5. En vertu du II de l'article D. 311 du code des postes et des communications électroniques : " II.- Pour la mise en oeuvre des obligations prévues au 4° de l'article L. 38, l'Autorité de régulation des communications électroniques, des postes et de la distribution de la presse précise, en tant que de besoin, les mécanismes de recouvrement des coûts, les méthodes de tarification et les méthodes de comptabilisation des coûts, qui peuvent être distinctes de celles appliquées par l'opérateur. Elle peut également demander à cet opérateur de respecter un encadrement pluriannuel des tarifs. / Elle peut également prendre en compte les prix en vigueur sur les marchés comparables en France ou à l'étranger. / L'Autorité de régulation des communications électroniques, des postes et de la distribution de la presse veille à ce que les méthodes retenues promeuvent l'efficacité économique, favorisent une concurrence durable et optimisent les avantages pour le consommateur (...) ".

En ce qui concerne les procédures de consultation publique et de consultation de la Commission européenne :

6. Aux termes du V de l'article L. 32-1 du code des postes et des communications électroniques : " V. - Toutes mesures qu'il est envisagé d'adopter dans le cadre des dispositions du présent code ayant une incidence importante sur un marché ou affectant les intérêts des utilisateurs finals doivent être rendues publiques avant leur adoption dans un délai permettant une consultation des parties intéressées d'au moins trente jours, sauf dans des circonstances exceptionnelles, afin de permettre le recueil d'observations dont elle pourrait faire l'objet. Le résultat des consultations est rendu public sous réserve des secrets protégés par la loi ".

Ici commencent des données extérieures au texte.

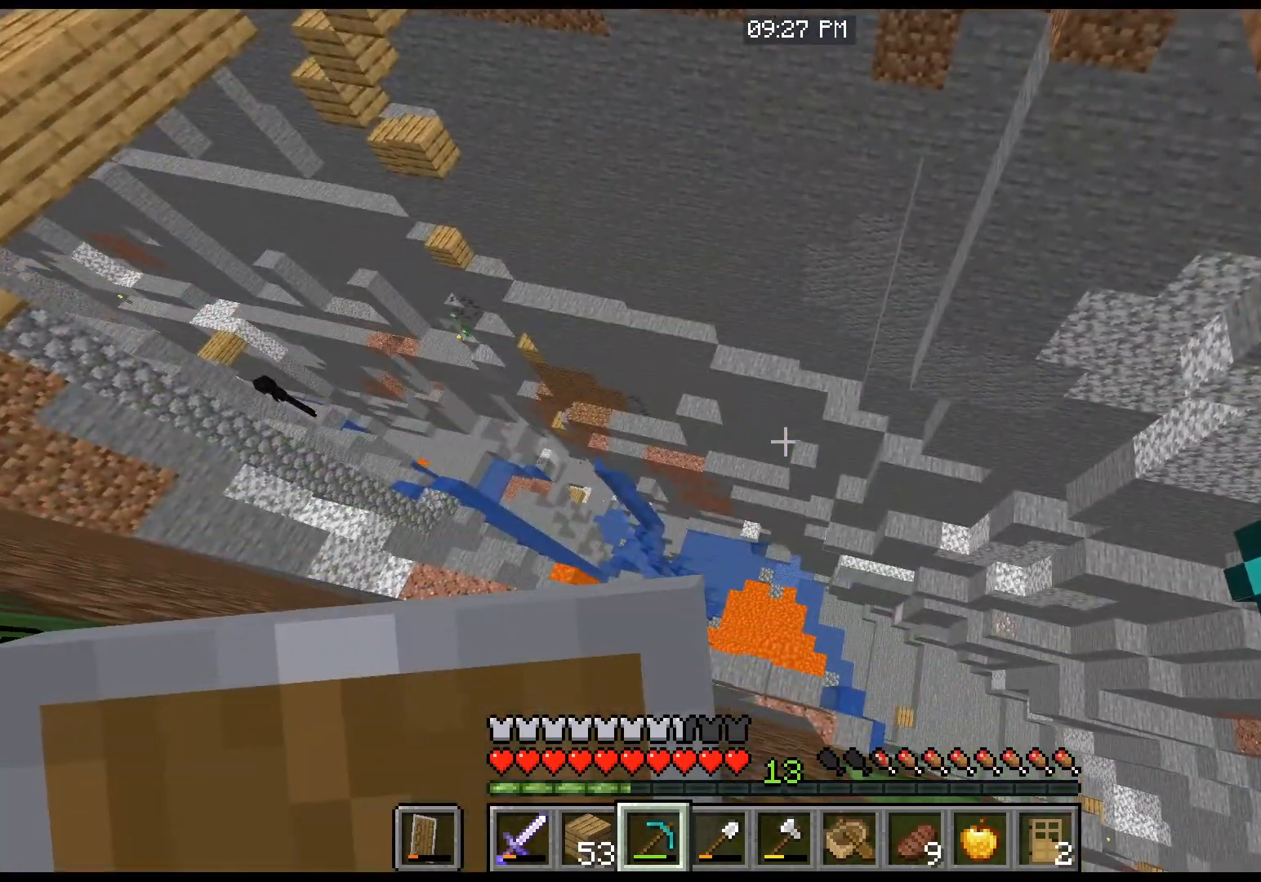
{"keys": ["a"], "mouse": [], "events": [[333, "a", "down"]]}
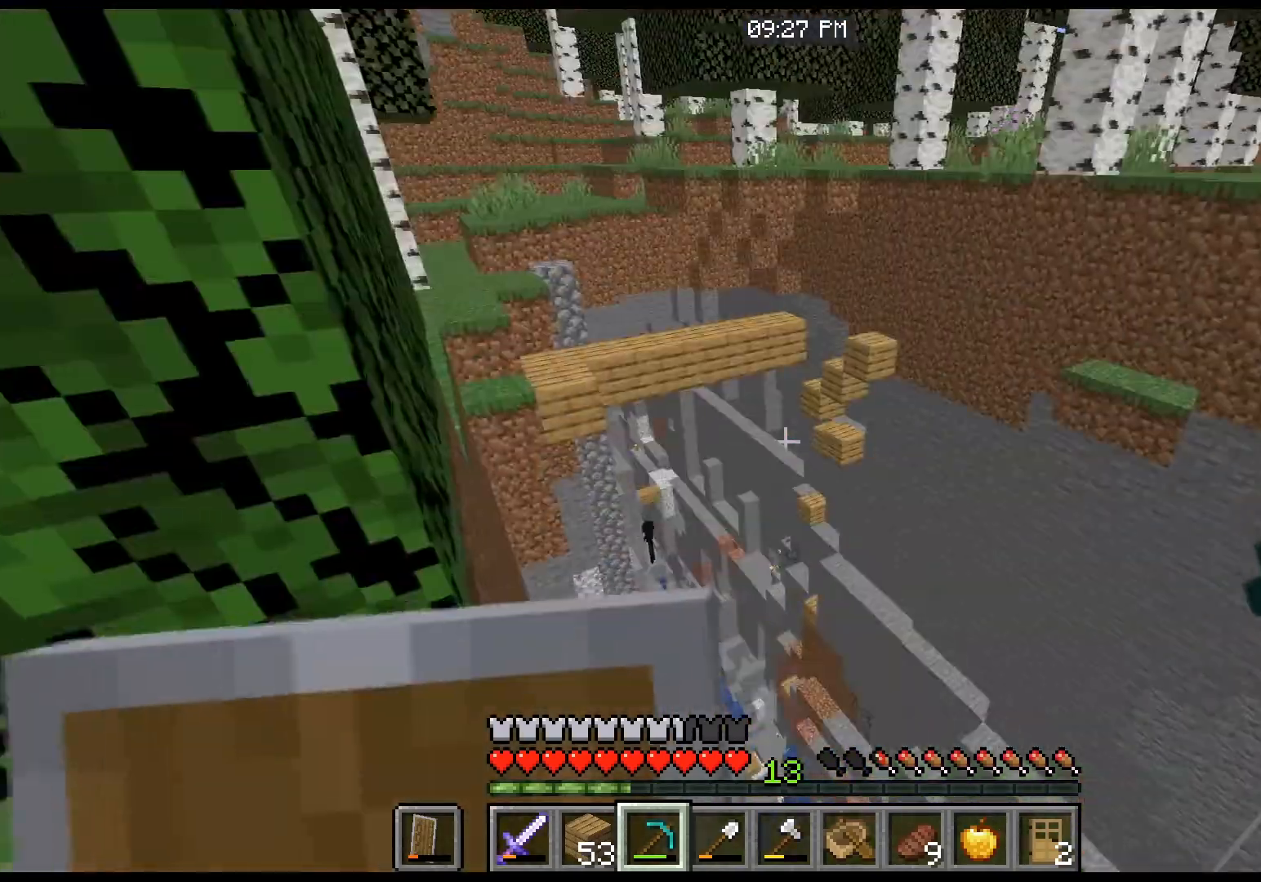
{"keys": [], "mouse": [], "events": [[34, "a", "up"]]}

7. Aux termes de l'article L. 36-15 du code des postes et des communications électroniques : " A moins qu'une recommandation ou des lignes directrices de la Commission européenne n'en disposent autrement, l'Autorité de régulation des communications électroniques, des postes et de la distribution de la presse communique à la Commission européenne, à l'Organe des régulateurs européens des communications électroniques ainsi qu'aux autorités de régulation nationales des autres Etats membres de l'Union européenne les décisions qu'elle envisage de prendre, en application du 1° du I de l'article L. 34-8 ainsi que des articles (...) L. 37-1 et L. 37-2, et qui sont susceptibles d'avoir des incidences sur les échanges entre les Etats membres (...) ". Il résulte de l'article D. 296 du même code que la transmission du projet à la Commission européenne " indique, s'il y a lieu, le caractère confidentiel des informations transmises et comporte tous les documents nécessaires à la justification et la motivation et facilitant l'examen des décisions dont l'adoption est envisagée, notamment le résultat de la consultation organisée au titre du V de l'article L. 32-1 et, le cas échéant, l'avis de l'Autorité de la concurrence ".

8. En vertu de l'article D. 303 du code des postes et communications électroniques, les projets de décision de l'ARCEP imposant des obligations à un opérateur exerçant une influence significative sur un marché du secteur des communications électroniques font l'objet, d'une part, d'une consultation publique dans les conditions prévues à l'article L. 32-1 du même code et, d'autre part, d'une consultation de la Commission européenne, de l'Organe des régulateurs européens des communications électroniques et des autorités compétentes des autres Etats membres de l'Union européenne dans les conditions prévues aux articles L. 36-15 et D. 296 du même code.

Sur le litige :

9. Il ressort des pièces du dossier que, sur le fondement des dispositions du code des postes et communications électroniques citées aux points 3 à 5 relatives aux opérateurs réputés exercer une influence significative sur un marché, l'ARCEP a depuis 2008 imposé à la société France Telecom, devenue Orange, des obligations en matière d'accès à ses infrastructures de génie civil déterminées en dernier lieu par sa décision n° 2023-2801 du 14 décembre 2023 portant sur la définition du marché de fourniture en gros d'accès aux infrastructures physiques de génie civil pour le déploiement de réseaux de communications électroniques, sur la désignation d'un opérateur exerçant une influence significative sur ce marché et sur les obligations imposées à cet opérateur à ce titre. Cette décision lui impose notamment de publier une offre de référence technique et tarifaire d'accès à ces infrastructures et d'offrir les prestations relatives à cette offre ainsi qu'aux ressources et services associés à des tarifs reflétant les coûts correspondants, en respectant en particulier les principes et objectifs d'efficacité, de non-discrimination et de concurrence effective et loyale.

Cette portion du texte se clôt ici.